For extreme applications there are metal discs. These use a sintered copper or bronze (or a mixture of both) friction material that usually contains particles of ceramic and perhaps iron or carbon. It is made by compressing the mixture of powdered copper, bronze, iron, carbon and ceramics at high heat and pressure. Copper and bronze are excellent conductors of heat and have self-lubricating properties that make them ideal as a base friction materials. The iron, carbon and ceramics are friction modifiers that help give the copper bite. It is kind of like the grit in Lava soap or your girlfriend’s apricot facial scrub (not that I stand in the shower reading the ingredients to know this). This sort of friction material is usually called copper ceramic or carbon metallic since carbon is a sexy marketing term. These materials are very resistant to heat and abuse, and actually bite harder with more heat but they can still be overheated in extreme cases and the copper can smear and melt over the friction modifier particles ruining the disc.

metal disc
A four-puck full metal disc with a sprung hub is the most aggressive disc that a sane person can take on the street. This would be unstreetable for many people

The metallic materials can last a long time but are much harsher on the flywheel and pressure ring than semi-metallics. These discs are good general racing discs and work well for just about all motorsports use, from drag racing to road racing. There is no way that a copper ceramic disc is going to be very smooth, it will be grabby and chattery, especially when cold but they can be on the verge of being streetable.

6 puck metal disc
A six-puck solid hub copper ceramic disc is nearly the most aggressive disc you can get.

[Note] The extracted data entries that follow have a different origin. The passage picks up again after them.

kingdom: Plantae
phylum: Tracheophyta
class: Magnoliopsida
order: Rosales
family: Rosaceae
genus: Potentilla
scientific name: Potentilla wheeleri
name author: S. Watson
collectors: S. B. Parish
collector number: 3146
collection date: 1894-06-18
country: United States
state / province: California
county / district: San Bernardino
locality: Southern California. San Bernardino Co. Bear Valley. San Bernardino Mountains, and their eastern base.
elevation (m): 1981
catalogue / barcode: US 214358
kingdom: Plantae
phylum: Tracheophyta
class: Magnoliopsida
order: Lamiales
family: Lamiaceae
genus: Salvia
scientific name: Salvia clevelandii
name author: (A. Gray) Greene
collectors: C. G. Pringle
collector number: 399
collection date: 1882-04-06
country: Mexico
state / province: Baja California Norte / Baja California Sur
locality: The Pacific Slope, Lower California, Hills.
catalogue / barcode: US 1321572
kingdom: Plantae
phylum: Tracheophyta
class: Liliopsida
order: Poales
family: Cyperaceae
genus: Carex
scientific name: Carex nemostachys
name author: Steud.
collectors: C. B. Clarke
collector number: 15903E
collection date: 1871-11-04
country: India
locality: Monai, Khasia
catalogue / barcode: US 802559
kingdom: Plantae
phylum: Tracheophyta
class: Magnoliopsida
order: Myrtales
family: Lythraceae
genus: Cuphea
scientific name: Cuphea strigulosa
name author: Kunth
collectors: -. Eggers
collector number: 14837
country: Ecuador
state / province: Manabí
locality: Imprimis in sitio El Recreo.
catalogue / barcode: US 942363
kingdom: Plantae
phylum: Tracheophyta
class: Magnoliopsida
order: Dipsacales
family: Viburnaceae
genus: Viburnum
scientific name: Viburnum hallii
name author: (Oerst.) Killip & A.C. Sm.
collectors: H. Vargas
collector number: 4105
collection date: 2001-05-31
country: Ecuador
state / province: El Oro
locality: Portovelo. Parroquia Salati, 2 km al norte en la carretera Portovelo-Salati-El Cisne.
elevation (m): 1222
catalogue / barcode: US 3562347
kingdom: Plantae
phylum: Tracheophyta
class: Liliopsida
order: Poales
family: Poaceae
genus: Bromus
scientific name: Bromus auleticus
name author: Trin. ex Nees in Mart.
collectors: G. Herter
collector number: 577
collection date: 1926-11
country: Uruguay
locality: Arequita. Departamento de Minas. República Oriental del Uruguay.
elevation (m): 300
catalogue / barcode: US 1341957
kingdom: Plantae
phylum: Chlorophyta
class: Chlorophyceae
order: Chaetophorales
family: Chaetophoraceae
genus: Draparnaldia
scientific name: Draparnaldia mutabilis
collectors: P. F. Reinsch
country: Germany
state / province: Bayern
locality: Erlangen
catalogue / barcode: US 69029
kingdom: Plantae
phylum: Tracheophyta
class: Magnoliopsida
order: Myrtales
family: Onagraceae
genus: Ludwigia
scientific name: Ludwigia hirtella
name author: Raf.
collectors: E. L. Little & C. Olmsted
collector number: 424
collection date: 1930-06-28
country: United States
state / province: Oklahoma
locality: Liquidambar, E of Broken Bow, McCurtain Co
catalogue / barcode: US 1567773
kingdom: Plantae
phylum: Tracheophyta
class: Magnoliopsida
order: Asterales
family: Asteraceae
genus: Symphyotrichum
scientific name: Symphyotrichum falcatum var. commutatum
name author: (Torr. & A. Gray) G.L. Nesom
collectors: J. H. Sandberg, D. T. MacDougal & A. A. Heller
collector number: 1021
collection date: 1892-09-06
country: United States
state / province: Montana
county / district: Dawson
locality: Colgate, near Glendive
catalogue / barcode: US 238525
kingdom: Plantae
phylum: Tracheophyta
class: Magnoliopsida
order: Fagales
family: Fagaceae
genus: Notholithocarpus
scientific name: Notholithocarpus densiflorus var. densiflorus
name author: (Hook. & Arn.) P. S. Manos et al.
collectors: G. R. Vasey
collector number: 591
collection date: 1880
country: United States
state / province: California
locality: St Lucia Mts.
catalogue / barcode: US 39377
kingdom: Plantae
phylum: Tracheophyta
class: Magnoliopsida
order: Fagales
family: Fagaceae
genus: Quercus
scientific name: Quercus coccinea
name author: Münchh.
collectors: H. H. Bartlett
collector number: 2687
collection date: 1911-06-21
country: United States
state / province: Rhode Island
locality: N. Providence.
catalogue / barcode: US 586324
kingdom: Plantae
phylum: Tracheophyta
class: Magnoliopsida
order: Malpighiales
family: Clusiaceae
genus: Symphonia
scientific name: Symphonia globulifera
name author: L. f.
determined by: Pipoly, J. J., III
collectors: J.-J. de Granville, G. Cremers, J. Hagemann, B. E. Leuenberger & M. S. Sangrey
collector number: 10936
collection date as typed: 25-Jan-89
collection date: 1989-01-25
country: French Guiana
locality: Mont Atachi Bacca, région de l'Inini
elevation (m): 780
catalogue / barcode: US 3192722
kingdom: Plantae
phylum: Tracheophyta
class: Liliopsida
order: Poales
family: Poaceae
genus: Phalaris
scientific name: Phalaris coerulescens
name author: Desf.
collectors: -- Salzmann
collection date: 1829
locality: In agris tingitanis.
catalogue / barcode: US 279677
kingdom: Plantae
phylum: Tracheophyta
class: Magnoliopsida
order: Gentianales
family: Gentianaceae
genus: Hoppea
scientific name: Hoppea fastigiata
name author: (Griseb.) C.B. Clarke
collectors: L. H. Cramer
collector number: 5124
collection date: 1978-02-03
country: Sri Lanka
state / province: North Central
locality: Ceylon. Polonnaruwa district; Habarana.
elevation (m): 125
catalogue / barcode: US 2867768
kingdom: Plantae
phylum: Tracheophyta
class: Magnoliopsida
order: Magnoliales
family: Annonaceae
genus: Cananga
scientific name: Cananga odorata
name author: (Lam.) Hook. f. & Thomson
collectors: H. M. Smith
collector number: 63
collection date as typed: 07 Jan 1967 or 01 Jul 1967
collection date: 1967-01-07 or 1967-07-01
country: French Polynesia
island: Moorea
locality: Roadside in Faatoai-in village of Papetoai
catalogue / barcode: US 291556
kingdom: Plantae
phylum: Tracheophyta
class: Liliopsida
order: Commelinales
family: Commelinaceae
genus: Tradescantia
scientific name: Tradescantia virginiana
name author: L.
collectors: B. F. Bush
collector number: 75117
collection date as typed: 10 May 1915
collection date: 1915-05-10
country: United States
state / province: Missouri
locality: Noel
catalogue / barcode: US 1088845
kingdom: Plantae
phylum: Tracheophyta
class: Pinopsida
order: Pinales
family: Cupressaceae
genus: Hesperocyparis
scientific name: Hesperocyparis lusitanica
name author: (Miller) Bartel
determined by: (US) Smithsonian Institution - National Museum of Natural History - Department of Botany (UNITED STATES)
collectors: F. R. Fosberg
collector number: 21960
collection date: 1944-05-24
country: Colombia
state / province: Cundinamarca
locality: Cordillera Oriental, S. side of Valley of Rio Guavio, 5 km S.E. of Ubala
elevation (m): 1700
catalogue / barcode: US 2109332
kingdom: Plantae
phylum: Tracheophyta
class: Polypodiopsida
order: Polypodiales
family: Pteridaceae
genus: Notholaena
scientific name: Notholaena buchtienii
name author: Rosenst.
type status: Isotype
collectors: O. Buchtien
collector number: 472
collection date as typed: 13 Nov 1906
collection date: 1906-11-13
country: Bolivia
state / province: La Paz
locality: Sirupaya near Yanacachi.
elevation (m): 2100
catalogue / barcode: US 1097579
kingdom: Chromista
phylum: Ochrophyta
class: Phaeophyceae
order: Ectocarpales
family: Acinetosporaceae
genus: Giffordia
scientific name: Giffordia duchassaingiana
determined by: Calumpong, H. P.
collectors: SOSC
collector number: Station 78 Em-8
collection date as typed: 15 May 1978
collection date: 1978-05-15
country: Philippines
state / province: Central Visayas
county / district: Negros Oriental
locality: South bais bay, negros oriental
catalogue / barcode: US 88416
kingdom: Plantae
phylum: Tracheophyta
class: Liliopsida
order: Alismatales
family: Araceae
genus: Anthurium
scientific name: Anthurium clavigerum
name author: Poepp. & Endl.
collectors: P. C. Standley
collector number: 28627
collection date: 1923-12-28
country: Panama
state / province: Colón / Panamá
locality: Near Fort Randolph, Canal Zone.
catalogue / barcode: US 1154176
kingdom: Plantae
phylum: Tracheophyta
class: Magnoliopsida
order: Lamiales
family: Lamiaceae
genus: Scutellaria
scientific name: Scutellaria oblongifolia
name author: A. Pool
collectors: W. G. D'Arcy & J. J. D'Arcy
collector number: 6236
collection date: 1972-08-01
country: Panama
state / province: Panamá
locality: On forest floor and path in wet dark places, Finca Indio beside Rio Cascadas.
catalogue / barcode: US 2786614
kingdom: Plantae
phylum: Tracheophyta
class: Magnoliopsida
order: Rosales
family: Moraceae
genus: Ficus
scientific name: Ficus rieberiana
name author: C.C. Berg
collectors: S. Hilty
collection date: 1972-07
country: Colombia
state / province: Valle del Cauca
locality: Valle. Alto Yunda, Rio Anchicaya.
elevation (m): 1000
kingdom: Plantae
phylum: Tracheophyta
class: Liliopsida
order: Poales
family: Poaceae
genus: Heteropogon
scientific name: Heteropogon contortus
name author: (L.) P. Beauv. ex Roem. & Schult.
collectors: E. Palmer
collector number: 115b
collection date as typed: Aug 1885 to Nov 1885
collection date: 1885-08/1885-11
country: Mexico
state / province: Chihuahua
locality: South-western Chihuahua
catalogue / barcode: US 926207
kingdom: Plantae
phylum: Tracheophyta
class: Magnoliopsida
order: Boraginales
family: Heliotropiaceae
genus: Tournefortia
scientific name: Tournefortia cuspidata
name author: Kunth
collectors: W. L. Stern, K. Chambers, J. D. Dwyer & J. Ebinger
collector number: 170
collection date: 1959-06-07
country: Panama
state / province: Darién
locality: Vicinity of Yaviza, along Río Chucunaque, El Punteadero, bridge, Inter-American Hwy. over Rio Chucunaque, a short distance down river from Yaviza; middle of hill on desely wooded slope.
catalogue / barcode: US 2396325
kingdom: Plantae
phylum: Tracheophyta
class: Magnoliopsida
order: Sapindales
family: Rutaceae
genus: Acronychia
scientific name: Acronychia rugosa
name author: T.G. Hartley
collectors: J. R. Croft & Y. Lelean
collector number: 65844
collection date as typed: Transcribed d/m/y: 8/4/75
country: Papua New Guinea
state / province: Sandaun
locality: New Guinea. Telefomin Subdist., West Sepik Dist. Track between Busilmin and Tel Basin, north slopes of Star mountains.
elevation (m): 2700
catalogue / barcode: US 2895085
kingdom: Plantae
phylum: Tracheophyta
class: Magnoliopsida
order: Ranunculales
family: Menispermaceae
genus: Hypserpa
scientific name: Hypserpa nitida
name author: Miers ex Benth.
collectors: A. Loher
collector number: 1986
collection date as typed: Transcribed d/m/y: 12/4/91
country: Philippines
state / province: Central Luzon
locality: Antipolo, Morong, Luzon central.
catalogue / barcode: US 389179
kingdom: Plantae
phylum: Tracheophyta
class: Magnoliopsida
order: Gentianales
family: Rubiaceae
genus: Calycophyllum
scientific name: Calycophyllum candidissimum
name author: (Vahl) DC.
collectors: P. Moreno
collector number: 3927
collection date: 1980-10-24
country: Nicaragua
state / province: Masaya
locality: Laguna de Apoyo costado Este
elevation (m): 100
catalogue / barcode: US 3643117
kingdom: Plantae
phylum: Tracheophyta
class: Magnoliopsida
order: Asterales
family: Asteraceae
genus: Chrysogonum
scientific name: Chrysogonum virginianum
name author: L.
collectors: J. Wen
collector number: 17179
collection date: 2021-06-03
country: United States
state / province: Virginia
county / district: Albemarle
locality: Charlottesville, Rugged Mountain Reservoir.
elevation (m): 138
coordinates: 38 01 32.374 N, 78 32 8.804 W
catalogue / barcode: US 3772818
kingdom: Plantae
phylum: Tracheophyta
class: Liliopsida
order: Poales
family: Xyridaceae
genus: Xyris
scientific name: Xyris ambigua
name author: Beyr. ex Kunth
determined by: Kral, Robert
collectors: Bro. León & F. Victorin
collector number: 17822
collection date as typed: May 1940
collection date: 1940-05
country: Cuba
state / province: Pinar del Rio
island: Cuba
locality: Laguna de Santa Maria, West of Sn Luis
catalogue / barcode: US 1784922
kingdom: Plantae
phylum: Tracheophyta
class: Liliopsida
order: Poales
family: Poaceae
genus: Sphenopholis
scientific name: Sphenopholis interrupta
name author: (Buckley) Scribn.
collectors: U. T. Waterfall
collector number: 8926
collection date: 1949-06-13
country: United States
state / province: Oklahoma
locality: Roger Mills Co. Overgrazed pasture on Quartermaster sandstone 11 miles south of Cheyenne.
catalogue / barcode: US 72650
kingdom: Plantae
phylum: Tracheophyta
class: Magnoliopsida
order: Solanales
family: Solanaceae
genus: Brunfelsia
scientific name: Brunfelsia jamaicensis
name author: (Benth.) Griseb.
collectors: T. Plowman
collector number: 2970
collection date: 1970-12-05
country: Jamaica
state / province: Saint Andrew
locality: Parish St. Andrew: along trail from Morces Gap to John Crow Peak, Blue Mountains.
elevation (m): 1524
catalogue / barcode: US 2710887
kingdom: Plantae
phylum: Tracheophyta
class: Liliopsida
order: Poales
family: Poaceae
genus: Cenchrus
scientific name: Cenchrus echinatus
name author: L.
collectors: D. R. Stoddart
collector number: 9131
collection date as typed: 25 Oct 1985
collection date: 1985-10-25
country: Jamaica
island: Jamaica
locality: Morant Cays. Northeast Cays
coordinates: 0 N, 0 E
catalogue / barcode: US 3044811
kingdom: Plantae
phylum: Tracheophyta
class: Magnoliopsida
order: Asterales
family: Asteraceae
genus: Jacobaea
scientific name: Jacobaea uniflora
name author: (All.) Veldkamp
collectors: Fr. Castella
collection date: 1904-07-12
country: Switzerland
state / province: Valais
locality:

Sintered iron discs are the ultimate in grip. Sintered iron is powdered iron that has been compressed under very high pressure and heat to form a porous soft material. Sintered iron works better when hot and lasts the longest of any of the friction materials. You almost cannot overheat sintered iron. Being very hard, iron does not have a very smooth engagement and is more like an on-off switch, and as such are poor for street use. They also wear the friction face of the flywheel and the pressure ring severely. When you replace one of these clutches, you have to replace everything. At the minimum your flywheel will need a heavy re-surfacing. Sintered iron is so harsh; its use should be relegated towards drag racing. Although metal discs are long lasting under tough racing conditions, they tend to wear quickly at low temperatures on the street.

4 puck metal disc
A four-puck iron solid hub disc is really for racing use only unless you are a sucker for punishment and can tolerate a short life when used on the street.